When underwriters learn that an applicant for life insurance is taking medication X for condition Y, this is often a key factor in determining that person's insurability.
However, is the applicant really taking the medicine as prescribed? If not, what is the significance in underwriting?
This is an underwriting blind spot.
Whether this is called "compliance," "adherence" or "persistence," (all three terms are used interchangeably by physicians) the bottom line is: does the patient take the drug as intended? If not, there could be ominous clinical–and insurability–implications.
Consider the statin drugs that are prescribed for high cholesterol. Over 14 million Americans are ostensibly using these drugs. This number is expected to double if not triple over the next 5 years.
Are most statin users compliant in taking this essential medication?
In a major United States study, statin compliance dropped from 59% after 3 months to just 21% at the end of 3 years. A second study revealed that 18.5% of patients who had been prescribed a statin never even filled the prescription.
Why is this of concern to underwriters?
A review by Edmonton, Alberta, investigators who analyzed 10 clinical studies involving statin users found that all-cause mortality was 45% lower in those who took the drug as prescribed, when compared to those who were noncompliant based on established clinical criteria.
Clinical compliance, it may be surprising to learn, is liberally defined as taking a medication 80% or more of the time in the manner written right on the pill bottle.
Where high blood pressure treatment is concerned, experts now believe that noncompliance is the Number 1 reason for "refractory hypertension" (i.e., blood pressure that does not come down to normal despite treatment that should work). When this occurs, physicians often change or add drugs, all of which will be in vain if the patient continues the noncompliant ways.
For life underwriters, this translates into significant mortality and morbidity consequences, as shown in studies involving not only these impairments but also diabetes, depression, osteoporosis, etc.
The magnitude of noncompliance is thought to be so great that the National Council on Patient Information and Education has dubbed it "America's other drug problem."
This moniker came about when compelling evidence showed that roughly half of all patients with chronic diseases fail to meet the minimum compliance standard cited above.
Bottom line: Compliant applicants are even better risks than we thought and those who, for whatever reason, fail to take their medications will have a notably adverse impact on the life insurance industry's primary source of profitability: mortality results.

··········

# Your task
Using the article on medication compliance, answer these questions:
(a) How is clinical compliance defined?
(b) What share of patients prescribed a statin never filled the prescription, according to the second study?
(c) What name did the National Council on Patient Information and Education give to noncompliance?

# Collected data
··········

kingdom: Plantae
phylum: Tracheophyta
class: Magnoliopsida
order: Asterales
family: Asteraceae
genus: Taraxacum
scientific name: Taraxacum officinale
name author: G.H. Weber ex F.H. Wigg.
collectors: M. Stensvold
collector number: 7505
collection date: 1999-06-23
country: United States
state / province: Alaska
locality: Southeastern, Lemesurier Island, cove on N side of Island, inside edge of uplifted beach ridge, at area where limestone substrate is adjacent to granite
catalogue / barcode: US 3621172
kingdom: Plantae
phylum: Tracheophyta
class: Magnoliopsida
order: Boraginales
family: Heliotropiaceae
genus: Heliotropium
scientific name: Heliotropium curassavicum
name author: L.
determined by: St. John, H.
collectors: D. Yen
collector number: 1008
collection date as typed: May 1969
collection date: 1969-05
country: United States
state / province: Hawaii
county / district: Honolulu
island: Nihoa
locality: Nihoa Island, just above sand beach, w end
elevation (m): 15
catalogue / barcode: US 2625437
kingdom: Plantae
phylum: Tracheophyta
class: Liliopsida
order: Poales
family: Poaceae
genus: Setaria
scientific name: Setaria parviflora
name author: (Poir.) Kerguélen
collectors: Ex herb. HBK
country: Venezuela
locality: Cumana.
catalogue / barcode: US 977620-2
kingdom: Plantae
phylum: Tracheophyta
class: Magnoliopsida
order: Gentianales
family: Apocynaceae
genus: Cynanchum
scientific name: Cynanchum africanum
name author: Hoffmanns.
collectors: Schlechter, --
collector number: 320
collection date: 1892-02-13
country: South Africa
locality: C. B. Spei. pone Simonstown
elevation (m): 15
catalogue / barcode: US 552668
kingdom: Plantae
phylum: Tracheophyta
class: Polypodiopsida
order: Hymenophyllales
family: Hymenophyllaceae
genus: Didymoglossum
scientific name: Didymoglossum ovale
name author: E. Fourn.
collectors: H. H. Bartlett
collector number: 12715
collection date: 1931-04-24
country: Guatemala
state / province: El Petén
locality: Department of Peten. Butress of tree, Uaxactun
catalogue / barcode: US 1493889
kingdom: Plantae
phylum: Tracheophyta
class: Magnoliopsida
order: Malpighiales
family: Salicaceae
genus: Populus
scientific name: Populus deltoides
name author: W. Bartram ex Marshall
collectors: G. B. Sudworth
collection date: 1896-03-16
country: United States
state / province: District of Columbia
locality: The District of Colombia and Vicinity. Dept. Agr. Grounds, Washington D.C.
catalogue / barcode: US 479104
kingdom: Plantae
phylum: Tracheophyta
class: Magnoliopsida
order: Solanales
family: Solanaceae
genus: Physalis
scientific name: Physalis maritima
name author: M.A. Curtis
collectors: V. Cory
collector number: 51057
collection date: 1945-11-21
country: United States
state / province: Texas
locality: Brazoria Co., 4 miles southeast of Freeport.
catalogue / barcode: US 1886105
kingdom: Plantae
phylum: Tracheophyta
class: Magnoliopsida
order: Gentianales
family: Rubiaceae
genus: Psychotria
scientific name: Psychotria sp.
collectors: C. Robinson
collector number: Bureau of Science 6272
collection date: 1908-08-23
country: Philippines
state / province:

··········

# Reply to the task
(a) Taking a medication 80% or more of the time in the manner written on the pill bottle.
(b) 18.5%.
(c) "America's other drug problem."